Globalisation took root. Policies such as market liberalisation inflicted more harm as many local communities had to compete with powerful and heavily subsided competitors, mainly from the Global North, resulting in dumping — to the detriment of home-grown manufacturers.

On the positive side, abuses were given visibility through improved communication. The long-lasting harm caused by oil companies to local communities in the Niger Delta, the complicity of corporations in perpetuating apartheid, as well as the inability or unwillingness of local governments to ensure corporations did not cause harm, was exposed. There was also some progress regarding legal accountability. The African Commission on Human and Peoples’ Rights found Shell’s subsidiary complicit in harming the Ogoni community in Nigeria. Vedanta agreed to compensate victims of alleged pollution from its mine in Zambia.

Barrick Gold entered into a compensation agreement with victims of abuse in relation to its operations in Tanzania. In SA, the courts recently dismissed an attempt by a company to intimidate human rights defenders through litigation. Kakuzi, a subsidiary of a UK-based agribusiness, said it was designing an operational-based grievance mechanism after a spotlight was shone on the effect its activities were having on local communities in Kenya.

Businesses, especially multinationals, are increasingly beginning to understand that business as usual cannot go on as readily under the UNGPs, which continue to catalyse debate on the human rights footprint of companies, and to be seen as complying with them is progressively fashionable with consumers, investors and the public. However, 10 years after their adoption, the initial promise of a turning point has not fully materialised.

Though Kenya and Uganda have made significant strides, no African country has adopted a national action plan on business and human rights, and the informal sector, which accounts for more than 60% of the labour force in Africa, has been left on the margins of conversations on UNGPs.

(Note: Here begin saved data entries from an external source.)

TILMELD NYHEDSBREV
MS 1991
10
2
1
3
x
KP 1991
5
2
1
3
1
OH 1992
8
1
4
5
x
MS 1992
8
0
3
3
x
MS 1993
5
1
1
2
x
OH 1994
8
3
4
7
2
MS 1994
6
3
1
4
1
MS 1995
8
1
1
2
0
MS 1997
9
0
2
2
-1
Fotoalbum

Perhaps most crucially, companies’ social and environmental policies have not been matched by practice, including by those companies that have publicly endorsed the UNGPs. In 2018, a survey by the Business & Human Rights Resource Centre revealed that only 37% of banks and investment firms financing mining activities in Southern Africa conduct any form of human rights due diligence on new clients.

In addition, victims of abuses still face far too many legal and procedural obstacles in accessing justice, while their advocates are subjected to violence, threats and other forms of intimidation by state agents with the silence or complicity of business. It must also be noted that the UNGPs are more forward looking and do not pay attention to historical injustices committed by businesses.

Africa has come far. From a blank cheque for corporations to a consensus that the status quo is untenable, the UNGPs represent an imperfect, but good, coalescence point. However, they have proven to be insufficient. As we look to the UNGPs’ next decade, a deeper examination of the past of injustice by corporations and reparations is imperative. We also need to admit that voluntary mechanisms, while positive, have failed to protect communities and individuals from corporate-related harm. A well-thought-out mandatory human rights due diligence approach should be considered.

By doing so, we could move towards ensuring the UNGPs meaningfully shape a framework where states protect individuals and communities from human rights abuses, corporations take measures to prevent harm, and where those aggrieved by corporate conduct have access to justice: a future significantly free of the exploitive extractive models that have worsened inequality for far too many generations.

• Kibugu is Africa regional manager at the Business & Human Rights Resource Centre in Nairobi.